Environnement - Du Grenelle 1 au Grenelle 2 : place aux travaux pratiques
Près de deux ans après le Grenelle de l'environnement, la première loi traduisant ses engagements a été publiée au JO du 5 août. Définitivement adopté le 23 juillet 2009 à la quasi-unanimité - le PCF s'est abstenu et les Verts n'ont pas pris part au vote - au terme d'un véritable marathon parlementaire entamé en octobre 2008, ce texte fixe les grandes orientations de la France en matière de transport, d'énergie et d'habitat afin de préserver l'environnement.
Il cible en priorité la lutte contre le changement climatique et la division par quatre des émissions de gaz à effet de serre entre 1990 et 2050. Pour y parvenir, il impose notamment d'atteindre une part de 23% d'énergies renouvelables dans la consommation d'énergie finale en 2020 et une stricte maîtrise de celle-ci dans le bâtiment. Ainsi, à partir de 2012, les constructions neuves devront présenter une consommation d'énergie primaire inférieure au seuil de 50 kWh/m2/an. Dans le domaine des transports, la loi Grenelle 1 prévoit la construction de 2.000 km de lignes ferroviaires nouvelles à grande vitesse d'ici 2020 et la mise en place d'une "éco-redevance" pour les poids lourds à compter de 2011. Elle impose en outre un plus grand respect de l'environnement dans les politiques publiques : pour les décisions susceptibles d'incidence "significative" sur l'environnement, les procédures devront privilégier les solutions respectueuses de l'environnement, "en apportant la preuve qu'une décision plus favorable à l'environnement est impossible à un coût raisonnable". La loi prévoit aussi l'élaboration d'une "trame verte" - corridor écologique facilitant la circulation des espèces animales et végétales - qui devra être "prise en compte" dans les documents d'urbanisme et les schémas d'infrastructure.
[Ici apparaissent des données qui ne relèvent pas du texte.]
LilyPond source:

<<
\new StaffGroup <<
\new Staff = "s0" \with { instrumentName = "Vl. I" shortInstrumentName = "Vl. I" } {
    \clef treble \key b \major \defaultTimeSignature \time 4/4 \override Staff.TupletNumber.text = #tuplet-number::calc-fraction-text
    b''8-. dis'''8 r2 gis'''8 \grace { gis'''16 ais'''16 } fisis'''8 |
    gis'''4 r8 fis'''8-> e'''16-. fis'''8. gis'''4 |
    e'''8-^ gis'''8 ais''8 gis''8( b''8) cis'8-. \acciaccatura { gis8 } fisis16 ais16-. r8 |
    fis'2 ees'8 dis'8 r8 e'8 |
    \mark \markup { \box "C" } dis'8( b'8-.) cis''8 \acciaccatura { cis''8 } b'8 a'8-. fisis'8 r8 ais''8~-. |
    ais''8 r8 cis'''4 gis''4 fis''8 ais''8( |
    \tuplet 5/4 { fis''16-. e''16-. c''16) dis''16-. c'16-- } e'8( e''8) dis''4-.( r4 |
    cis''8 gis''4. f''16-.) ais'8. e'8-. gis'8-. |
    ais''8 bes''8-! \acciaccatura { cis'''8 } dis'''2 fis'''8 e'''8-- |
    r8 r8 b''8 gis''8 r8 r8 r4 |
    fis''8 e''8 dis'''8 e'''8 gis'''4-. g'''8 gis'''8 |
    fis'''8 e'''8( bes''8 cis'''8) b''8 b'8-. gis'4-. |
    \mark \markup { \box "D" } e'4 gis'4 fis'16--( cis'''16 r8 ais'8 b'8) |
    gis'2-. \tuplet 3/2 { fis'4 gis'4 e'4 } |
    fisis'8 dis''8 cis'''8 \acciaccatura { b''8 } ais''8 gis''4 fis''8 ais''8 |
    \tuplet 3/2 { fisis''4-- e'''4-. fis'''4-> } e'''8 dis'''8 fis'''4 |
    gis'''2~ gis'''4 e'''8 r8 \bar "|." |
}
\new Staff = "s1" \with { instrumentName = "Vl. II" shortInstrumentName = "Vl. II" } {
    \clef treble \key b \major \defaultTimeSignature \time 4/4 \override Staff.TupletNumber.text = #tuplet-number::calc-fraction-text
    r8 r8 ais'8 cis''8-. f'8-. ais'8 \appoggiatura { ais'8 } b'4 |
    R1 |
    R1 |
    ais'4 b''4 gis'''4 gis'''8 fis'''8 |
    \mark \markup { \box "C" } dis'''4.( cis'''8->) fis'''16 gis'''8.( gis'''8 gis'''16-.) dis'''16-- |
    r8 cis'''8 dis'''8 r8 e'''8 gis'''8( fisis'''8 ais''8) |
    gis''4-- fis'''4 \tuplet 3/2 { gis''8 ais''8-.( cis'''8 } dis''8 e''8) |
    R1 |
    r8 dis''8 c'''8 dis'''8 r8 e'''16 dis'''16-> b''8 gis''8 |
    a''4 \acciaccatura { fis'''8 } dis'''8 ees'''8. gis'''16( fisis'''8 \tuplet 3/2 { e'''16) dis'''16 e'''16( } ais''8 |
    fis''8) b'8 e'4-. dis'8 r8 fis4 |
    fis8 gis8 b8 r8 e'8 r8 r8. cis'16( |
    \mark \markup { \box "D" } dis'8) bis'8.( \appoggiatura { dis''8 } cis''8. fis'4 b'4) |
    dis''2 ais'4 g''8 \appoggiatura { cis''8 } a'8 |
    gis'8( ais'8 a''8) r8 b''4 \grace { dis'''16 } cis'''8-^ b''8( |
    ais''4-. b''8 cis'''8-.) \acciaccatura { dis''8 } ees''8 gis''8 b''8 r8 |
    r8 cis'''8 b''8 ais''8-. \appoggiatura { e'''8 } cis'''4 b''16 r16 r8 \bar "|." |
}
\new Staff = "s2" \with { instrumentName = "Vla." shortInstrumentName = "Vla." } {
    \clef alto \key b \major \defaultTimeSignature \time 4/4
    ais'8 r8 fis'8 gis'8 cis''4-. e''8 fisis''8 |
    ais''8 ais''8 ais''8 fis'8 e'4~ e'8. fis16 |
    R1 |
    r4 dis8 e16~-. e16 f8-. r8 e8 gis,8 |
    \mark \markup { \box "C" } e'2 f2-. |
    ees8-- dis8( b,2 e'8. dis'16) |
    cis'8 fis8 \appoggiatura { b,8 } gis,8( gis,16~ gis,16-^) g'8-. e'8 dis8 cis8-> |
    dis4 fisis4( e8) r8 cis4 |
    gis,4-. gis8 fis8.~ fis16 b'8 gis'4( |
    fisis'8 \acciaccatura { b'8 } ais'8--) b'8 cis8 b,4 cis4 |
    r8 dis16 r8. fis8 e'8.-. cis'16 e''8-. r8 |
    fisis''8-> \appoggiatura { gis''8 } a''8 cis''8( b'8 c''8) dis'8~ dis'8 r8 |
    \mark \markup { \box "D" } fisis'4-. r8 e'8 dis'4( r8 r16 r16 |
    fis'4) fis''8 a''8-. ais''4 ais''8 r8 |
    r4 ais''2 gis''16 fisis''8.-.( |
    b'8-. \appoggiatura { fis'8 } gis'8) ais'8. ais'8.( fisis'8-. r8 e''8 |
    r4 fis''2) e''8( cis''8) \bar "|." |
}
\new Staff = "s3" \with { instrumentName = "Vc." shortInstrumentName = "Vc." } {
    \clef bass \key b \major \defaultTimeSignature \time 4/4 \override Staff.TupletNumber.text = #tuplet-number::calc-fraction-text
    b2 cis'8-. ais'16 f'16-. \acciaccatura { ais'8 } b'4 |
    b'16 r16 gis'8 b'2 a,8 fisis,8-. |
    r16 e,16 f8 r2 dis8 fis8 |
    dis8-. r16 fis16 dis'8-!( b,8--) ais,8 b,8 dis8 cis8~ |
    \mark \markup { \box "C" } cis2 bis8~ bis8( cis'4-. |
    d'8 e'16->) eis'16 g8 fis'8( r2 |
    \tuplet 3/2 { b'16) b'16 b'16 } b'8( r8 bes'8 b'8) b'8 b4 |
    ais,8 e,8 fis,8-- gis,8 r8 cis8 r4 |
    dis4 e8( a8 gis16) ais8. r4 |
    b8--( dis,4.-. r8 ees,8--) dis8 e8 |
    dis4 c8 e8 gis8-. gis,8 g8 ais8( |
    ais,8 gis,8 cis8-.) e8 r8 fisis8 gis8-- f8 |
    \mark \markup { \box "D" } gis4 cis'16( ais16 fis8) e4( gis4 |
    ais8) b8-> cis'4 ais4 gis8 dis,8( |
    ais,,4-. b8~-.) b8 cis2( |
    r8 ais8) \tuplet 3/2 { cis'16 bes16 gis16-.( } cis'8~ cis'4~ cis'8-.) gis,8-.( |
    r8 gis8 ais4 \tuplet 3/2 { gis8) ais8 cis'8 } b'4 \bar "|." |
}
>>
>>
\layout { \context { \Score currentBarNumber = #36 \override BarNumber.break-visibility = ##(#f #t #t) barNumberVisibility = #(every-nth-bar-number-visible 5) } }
Elle retient également le principe de "compensation" de la perte de biodiversité visant à "rétablir les effectifs des espèces ou variétés menacées et les superficies des milieux auxquels il a été porté atteinte". Dans le domaine des déchets, le texte prévoit une réduction de la production d'ordures ménagères de 5 kg par personne et par an pendant cinq ans et une diminution de 15% d'ici 2012 de la quantité de déchets résiduels à incinérer ou stocker.
Avant d'être finalement avalisées, plusieurs mesures introduites par les parlementaires de la majorité ont suscité des remous. Cela a été le cas de celle prévoyant le lancement d'une étude gouvernementale sur l'autorisation de circulation de poids lourds jusqu'à 44 tonnes (contre 40 actuellement), de l'allègement des procédures de protection du patrimoine ou encore de l'exonération du chauffage électrique des nouvelles normes thermiques dans le bâtiment.
Taxe carbone et Grenelle 2 pour animer la rentrée
La contribution climat énergie ou taxe carbone inscrite elle aussi dans Grenelle 1 a également alimenté les débats en juillet. Le rapport remis par Michel Rocard, président de la commission des experts chargés de réfléchir aux conditions de sa mise en oeuvre, marque une première étape : il appartient maintenant aux pouvoirs publics de décider du sort de cette nouvelle taxe qui a déjà suscité de vives critiques de la part de responsables politiques, d'associations de consommateurs, de responsables syndicaux et patronaux et même de certaines associations écologistes. Entre l'impératif d'efficacité environnementale et le degré d'acceptabilité sociale, les arbitrages risquent donc d'être difficiles tant les écueils sont nombreux, surtout en période de crise économique.
La rentrée de septembre sera aussi largement marquée par l'examen du projet de loi Grenelle 2 au Sénat d'abord puis à l'Assemblée nationale. L'urgence a été déclarée sur ce texte très touffu (plus de 100 articles) qui est la déclinaison pratique du Grenelle 1. La discussion s'engagera donc sur la base du texte adopté début juillet par la commission de l'économie, du développement durable et de l'aménagement du territoire du Sénat qui a consacré pas moins de 35 heures à l'examen de plus d'un millier d'amendements. Les débats en séance promettent d'être longs et animés car il s'agit cette fois d'un projet de loi à finalité opérationnelle. Ses conséquences pratiques seront importantes pour les collectivités. Du toilettage du Code de l'urbanisme aux transports en passant par l'extension des plans Climat territoriaux, la préservation de la ressource en eau, la lutte contre les multiples pollutions (air, sols, etc.) ou la réforme des enquêtes publique, ce projet de loi d'"engagement national pour l'environnement" prévoit des mesures ambitieuses. Il aura donc valeur de test décisif pour le passage à une société plus verte.